First, we will discuss the mechanisms of different ventilation characteristics due to different IT% for a given frequency in the 3100B oscillator. With the same aSV, changing IT from 50% to 33% increases the mean inspiratory flow rate by a factor of 1.5 and decreases the mean expiratory flow rate by a factor of 0.75. This could affect some specific ventilation mechanisms of HFOV in the lung. On the other hand, the gas regurgitation from the expiratory circuit to the inspiratory circuit during the expiratory phase of the oscillation could increase due to a longer expiratory time with lower IT%, and this might impair CO2 washout from the oscillator circuit. Yamada et al. investigated the effect of inspiratory and expiratory time (I:E) ratio on alveolar ventilation in dogs and reported no difference between the I:E ratio of 1:1 and 1:4 [17]. In their study, BF was completely aspirated through a thin catheter placed in the ETT. Gas regurgitation during the expiratory phase of the oscillation would not occur in such systems. Consequently, their study might indicate that the observed effect in our study would mainly arise from the differences of the oscillator circuit.

Second, we will discuss the mechanisms of different ventilation characteristics due to the different oscillator with the same frequency and same IT%. It is conceivable that the phenomena occurring in the lung model were mostly identical in this case. Therefore, the differences of \( \dot{\mathrm{V}} \)A and \( \dot{\mathrm{V}} \)A/a\( \dot{\mathrm{V}} \)E due to the oscillator with an IT of 50% would mainly arise from the different phenomena occurring in the oscillator circuit. Since the BF rate was constant in the current study, the differences in the oscillator circuit are thought to be the main cause. The circuit of the 3100B oscillator is narrow and short compared to that of the R100 oscillator. Furthermore, the R100 oscillator has a one-way valve at the end of the expiratory circuit to prevent gas regurgitation through the expiratory valve due to the negative airway pressure during the expiratory phase of the oscillation, though the 3100B does not have this valve. Such differences would change the detailed gas movement in the oscillator circuit, and CO2 washout from the oscillator circuit might change.

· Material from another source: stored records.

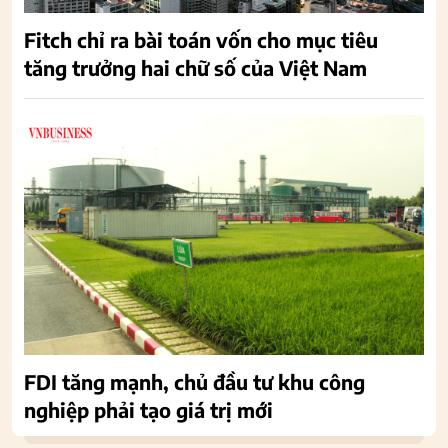
Fitch chỉ ra bài toán vốn cho mục tiêu
tăng trưởng hai chữ số của Việt Nam
FDI tăng mạnh, chủ đầu tư khu công
nghiệp phải tạo giá trị mới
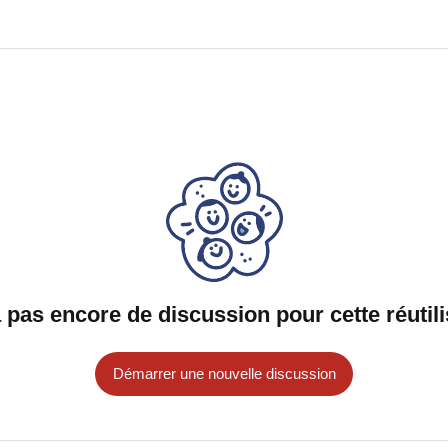
 a pas encore de discussion pour cette réutili
Démarrer une nouvelle discussion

Finally, it was not the aim of this study to investigate the effect of the frequency on ventilation efficiency, though we think that several factors might be involved in this issue. With the same aSV and same IT%, changing frequency from 6 Hz to 8 Hz increases mean inspiratory and expiratory gas flow rates by a factor of 1.33. Therefore, some specific ventilation mechanisms of HFOV would be strengthened in the lung. On the other hand, the need for a higher BF rate would increase with higher frequency [11]. Therefore, the effect of the frequency on ventilation efficiency in our study would be influenced by the incomplete lung model and by the relatively insufficient BF rate with higher frequency. In the large animal study which showed the superiority of higher frequency for lung protection, the aSV became lower as frequency increased [8]. The fact that the frequency used in the OSCAR trial [2] was higher than that in the OSCILLATE trial [1] would be noteworthy, and its cause might be related to the different ventilation characteristics shown in the current study.

Conclusions

In this lung model study, ventilation characteristics were different depending on the oscillator and IT%. Ventilation efficiency was highest with R100 (IT = 50%) and lowest with 3100B (IT = 33%) for high aSV ranges.